Leasing a vehicle can seem like an attractive option, mostly because the payments always seem to be lower than those for buying. When you lease a vehicle you do not own it; you are liable for any damage that occurs during the lease period that is not covered by insurance and you have restrictions on the use of the vehicle. But some people prefer leasing because they can get into a new vehicle every three years with lower payments than owning.

Payments

    The payments on a lease are different than a loan because you are only paying the depreciation value of the vehicle in a lease. If you are looking at a $10,000 car that is estimated to be worth $6,000 after three years, then you would be financing the $4,000 difference instead of the whole $10,000. Your monthly payment would include interest and any fees that you did not pay at closing. That is why leasing payments are lower than buying. The difference is that if you were to finance the $10,000 for 36 months and buy the car outright, you would own it when the term is over. When a lease term is over, you either have to turn the car in, or pay the rest of the value of the vehicle. In our example, if you turned the vehicle in after 36 months you would have to pay the $6,000 you did not pay initially along with interest and fees. So, in the end, a lease can cost you a lot more if you want to buy the car.
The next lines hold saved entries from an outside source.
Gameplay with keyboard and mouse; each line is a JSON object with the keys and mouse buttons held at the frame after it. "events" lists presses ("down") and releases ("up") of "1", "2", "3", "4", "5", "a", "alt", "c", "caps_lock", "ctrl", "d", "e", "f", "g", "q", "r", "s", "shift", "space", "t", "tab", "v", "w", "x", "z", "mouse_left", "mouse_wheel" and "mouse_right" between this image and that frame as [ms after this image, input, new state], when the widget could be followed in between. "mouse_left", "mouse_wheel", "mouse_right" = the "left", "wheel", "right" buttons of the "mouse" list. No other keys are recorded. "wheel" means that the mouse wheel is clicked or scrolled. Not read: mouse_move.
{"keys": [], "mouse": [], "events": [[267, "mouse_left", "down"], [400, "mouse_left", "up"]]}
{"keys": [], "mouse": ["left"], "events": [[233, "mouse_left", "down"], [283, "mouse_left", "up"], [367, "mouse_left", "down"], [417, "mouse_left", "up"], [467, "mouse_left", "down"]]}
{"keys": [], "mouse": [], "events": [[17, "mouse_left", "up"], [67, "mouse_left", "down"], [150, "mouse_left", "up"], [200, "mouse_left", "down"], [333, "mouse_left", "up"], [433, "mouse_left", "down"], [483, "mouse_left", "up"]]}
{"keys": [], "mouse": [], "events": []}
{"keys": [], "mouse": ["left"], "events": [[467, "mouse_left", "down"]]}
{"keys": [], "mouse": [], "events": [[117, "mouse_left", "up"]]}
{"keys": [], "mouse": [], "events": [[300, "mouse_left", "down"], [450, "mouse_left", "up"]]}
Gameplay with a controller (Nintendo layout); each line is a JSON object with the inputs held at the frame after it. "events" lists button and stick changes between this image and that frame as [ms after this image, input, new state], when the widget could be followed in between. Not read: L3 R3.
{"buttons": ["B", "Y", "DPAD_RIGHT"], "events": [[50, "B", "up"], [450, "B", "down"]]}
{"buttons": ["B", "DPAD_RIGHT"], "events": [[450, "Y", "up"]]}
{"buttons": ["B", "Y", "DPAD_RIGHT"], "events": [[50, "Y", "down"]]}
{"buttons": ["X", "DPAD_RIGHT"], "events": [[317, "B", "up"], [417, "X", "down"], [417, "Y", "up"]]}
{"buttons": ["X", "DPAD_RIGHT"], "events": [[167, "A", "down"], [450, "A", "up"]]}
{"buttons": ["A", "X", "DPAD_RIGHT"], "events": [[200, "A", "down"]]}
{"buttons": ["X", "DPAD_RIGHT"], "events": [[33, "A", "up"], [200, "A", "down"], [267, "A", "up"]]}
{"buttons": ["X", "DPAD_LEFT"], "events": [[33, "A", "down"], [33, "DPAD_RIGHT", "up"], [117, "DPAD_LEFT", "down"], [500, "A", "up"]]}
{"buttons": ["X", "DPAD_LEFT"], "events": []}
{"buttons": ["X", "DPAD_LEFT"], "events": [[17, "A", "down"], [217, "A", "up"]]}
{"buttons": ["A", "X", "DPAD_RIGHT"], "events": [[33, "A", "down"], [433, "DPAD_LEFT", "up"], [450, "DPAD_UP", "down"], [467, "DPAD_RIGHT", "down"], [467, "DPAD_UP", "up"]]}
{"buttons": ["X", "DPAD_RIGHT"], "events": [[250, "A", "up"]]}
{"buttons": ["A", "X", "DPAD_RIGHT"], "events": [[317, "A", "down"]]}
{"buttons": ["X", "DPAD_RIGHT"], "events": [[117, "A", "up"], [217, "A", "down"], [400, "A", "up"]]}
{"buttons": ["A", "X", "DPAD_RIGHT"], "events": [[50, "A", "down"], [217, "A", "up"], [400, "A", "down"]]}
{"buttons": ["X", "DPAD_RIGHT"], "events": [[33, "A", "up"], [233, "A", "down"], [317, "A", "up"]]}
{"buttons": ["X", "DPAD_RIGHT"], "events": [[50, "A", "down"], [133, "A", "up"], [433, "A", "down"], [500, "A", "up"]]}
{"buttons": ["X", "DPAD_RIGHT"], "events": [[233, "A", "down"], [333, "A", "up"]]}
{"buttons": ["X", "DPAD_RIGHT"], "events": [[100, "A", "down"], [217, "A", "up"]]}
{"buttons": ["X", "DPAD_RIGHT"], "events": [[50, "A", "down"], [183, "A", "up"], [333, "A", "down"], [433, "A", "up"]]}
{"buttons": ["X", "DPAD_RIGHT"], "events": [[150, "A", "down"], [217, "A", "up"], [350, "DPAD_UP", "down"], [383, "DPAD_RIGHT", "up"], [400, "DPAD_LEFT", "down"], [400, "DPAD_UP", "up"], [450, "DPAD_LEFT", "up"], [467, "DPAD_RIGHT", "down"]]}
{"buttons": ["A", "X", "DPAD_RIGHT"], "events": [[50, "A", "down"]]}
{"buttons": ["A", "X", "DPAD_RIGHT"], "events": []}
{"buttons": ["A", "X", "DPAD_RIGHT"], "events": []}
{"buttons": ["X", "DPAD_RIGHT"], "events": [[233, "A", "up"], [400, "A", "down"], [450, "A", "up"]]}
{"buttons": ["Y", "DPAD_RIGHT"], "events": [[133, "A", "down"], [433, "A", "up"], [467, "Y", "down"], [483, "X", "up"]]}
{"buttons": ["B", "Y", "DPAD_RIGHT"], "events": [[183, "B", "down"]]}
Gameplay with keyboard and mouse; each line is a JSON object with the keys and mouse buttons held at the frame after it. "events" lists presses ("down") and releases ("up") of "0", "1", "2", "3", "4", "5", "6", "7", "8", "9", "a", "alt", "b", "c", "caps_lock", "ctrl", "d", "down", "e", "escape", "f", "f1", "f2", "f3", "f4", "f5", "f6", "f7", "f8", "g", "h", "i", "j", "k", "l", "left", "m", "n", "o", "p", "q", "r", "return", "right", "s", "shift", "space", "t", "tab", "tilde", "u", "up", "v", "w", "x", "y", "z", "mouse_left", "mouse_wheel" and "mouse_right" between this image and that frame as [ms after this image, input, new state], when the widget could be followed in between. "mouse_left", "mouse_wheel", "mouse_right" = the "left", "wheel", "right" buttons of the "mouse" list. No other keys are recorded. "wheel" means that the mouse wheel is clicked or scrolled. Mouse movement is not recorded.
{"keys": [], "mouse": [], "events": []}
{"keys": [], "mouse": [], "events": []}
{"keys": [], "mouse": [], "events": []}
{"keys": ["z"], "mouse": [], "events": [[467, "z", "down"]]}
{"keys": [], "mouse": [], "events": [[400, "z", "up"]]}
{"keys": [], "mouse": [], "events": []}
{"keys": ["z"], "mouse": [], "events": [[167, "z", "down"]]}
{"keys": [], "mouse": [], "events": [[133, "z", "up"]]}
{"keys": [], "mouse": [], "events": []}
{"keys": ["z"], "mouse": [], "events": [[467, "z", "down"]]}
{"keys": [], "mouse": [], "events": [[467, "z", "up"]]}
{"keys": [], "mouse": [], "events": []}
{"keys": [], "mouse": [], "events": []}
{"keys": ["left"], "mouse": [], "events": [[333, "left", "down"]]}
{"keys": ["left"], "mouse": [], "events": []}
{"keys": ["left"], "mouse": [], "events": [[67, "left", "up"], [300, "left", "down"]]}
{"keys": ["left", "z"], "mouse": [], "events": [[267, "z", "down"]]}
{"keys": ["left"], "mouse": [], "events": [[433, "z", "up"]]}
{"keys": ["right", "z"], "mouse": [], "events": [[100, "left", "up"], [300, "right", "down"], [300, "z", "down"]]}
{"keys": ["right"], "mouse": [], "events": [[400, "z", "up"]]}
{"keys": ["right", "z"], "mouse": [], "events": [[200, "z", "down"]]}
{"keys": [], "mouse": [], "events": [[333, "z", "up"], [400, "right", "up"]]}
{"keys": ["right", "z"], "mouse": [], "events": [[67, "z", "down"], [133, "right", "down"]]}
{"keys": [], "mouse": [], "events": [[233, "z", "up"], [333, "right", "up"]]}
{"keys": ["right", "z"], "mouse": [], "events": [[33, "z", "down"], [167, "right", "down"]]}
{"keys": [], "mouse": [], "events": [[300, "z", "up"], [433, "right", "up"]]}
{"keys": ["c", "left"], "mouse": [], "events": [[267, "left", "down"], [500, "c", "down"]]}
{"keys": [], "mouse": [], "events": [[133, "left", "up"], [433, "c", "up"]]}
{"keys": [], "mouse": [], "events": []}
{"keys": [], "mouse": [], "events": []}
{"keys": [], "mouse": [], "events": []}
But if you have no intentions on purchasing the vehicle when the lease is up, then you can save money each month.

Charges and Fees

    A lease does not mean the price of the car is non-negotiable. Do not let a car sales person convince you that because you are leasing the price is set in stone. Negotiate the final price of the car before you sign lease papers. Look at the fees the dealership charges when putting together a lease. Some fees, such as the standard delivery fee and taxes, are expected. But if you do not pay attention then the sales person could add on extra fees and attribute them to the lease. Ask for a detailed description of each fee you are being charged; if you are not comfortable with a fee, then take the contract to a lawyer and have it explained to you.

Leasing Versus Buying

    If you drive a lot and want to drive your vehicle out of state then leasing may not be for you. One of thee aspects of a lease that can make it an unattractive option is the restrictions put on your ability to drive your vehicle. Most leases state that if you drive more than 15,000 miles per year then you will have to pay for every extra mile. For a 36 month lease that means no more than 45,000 miles for the term of the lease. The per mile fees can range anywhere from a few cents a mile to over a dollar a mile. Read those conditions and understand them before you sign the lease. Most leases will also prevent you from being able to drive your vehicle out of state. If you get in an accident out of state in your leased vehicle, then you may not only face problems with your insurance company, who could choose not to cover the damage, but you would also be violating your lease and could cause the dealership to penalize or even sue you. Your lease may also come with a clause that charges you if you turn in the car before the lease period is up. All of these conditions are not part of an agreement when you buy a car, so make sure leasing is for you before you get involved in it.